次に自分より高学歴者の生涯年収の中位数よりも多く稼いでいる人の割合です↓↓
スライド2
大卒者の生涯年収の中位数よりも生涯年収が多い人は、中卒者だと7.3%、高卒者だと14.3%、短大卒だと28.2%、修士号保持者だと61%、博士号保持者だと73%、専門職学位保持者だと83%となっています。
また、中卒の31.4%は高卒の、高卒の14.3%は大卒の、大卒の39.9%は修士号保持者の、修士号保持者の35.5%は博士号保持者の、それぞれの生涯年収中位数よりも稼いでいるようです。高卒の85%は大卒の生涯年収の中位数以下しか稼げないとは、なかなか高卒・大卒の壁は高いようです。それと比較すると、大卒・修士号保持者・博士号保持者の間の壁はかなり低い印象を受けます。

さらに、学歴別男女の賃金格差を見ていきます↓↓
スライド3
学歴が上がるほど男女の賃金格差は小さくなるという説がありますが、この結果を見ると、博士号保持者の男女間の賃金格差が小さいのを除けば、それほどそのような傾向は出ていないように見受けられます。むしろ、女性の博士号保持者は男性の修士号・大卒者と同等の生涯年収、女性の大卒者は男性の専門学校卒・短大卒と同等の生涯年収、という辺りにはアメリカもまだまだジェンダー格差が大きいなというのを感じざるを得ません。

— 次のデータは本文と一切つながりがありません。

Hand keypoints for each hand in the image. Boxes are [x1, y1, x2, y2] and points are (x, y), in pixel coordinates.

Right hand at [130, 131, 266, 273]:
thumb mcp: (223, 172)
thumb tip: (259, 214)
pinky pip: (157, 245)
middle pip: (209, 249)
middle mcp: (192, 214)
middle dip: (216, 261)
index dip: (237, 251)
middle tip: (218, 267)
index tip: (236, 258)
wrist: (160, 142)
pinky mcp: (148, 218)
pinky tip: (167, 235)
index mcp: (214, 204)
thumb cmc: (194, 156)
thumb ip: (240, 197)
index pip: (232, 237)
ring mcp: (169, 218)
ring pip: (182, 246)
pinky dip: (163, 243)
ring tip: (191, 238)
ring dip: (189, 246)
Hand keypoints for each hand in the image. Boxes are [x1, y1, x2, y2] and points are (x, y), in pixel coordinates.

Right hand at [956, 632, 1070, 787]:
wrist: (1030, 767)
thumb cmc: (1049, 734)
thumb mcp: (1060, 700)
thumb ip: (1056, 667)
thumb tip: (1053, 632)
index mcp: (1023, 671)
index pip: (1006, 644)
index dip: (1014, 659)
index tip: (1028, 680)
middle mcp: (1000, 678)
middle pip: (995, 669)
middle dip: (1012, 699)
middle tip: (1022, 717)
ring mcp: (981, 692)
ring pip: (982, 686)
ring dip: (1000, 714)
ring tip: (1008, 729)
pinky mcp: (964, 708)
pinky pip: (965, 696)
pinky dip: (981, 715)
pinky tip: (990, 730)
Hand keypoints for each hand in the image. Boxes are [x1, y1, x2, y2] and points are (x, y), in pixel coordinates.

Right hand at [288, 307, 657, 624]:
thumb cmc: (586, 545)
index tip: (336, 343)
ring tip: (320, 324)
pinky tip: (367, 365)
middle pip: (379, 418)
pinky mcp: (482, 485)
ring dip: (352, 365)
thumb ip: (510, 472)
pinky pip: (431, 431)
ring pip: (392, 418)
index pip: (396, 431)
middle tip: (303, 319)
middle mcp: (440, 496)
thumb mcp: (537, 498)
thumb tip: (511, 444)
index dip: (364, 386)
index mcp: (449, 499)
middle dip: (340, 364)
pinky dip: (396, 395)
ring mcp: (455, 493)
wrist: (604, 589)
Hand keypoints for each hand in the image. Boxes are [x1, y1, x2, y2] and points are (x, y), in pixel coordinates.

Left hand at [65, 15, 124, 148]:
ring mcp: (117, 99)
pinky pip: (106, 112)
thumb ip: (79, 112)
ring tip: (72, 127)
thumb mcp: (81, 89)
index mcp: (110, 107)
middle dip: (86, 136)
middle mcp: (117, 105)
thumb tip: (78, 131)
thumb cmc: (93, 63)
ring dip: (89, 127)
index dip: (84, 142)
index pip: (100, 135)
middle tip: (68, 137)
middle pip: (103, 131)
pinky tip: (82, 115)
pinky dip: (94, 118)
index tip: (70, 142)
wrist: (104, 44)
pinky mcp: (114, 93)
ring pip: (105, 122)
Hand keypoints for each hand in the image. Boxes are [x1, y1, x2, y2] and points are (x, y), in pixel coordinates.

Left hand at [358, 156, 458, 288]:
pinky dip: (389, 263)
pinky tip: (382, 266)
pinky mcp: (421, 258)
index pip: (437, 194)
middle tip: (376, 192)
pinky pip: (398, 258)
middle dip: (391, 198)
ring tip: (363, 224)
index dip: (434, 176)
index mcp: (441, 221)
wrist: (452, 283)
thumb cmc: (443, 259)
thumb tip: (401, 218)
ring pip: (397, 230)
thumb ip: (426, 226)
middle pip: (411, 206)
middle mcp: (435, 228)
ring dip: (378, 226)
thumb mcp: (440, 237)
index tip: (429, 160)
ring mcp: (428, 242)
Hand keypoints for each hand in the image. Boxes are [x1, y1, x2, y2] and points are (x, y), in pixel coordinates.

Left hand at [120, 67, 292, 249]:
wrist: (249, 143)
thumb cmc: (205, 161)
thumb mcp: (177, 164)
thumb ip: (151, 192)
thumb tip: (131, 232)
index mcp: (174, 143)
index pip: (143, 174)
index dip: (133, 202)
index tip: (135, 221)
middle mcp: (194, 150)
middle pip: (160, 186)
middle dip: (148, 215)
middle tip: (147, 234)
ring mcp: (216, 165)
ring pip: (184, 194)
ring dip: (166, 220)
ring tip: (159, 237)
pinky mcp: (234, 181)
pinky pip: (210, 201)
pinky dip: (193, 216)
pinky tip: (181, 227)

この調査では他にも学歴と職業、人種と学歴についての調査も行っているので、ぜひぜひレポートの方をご覧になってください→http://www9.georgetown.edu/grad/gppi/hpi/cew/pdfs/collegepayoff-summary.pdf

職業内でも学歴による賃金格差が存在していて、工場労働者であっても高卒の賃金は大卒よりも、大卒の賃金は院卒よりも低いという辺りは興味深かったですし、人種によって学歴と収入の関係に違いが出てくるというのもなかなか興味深かったです。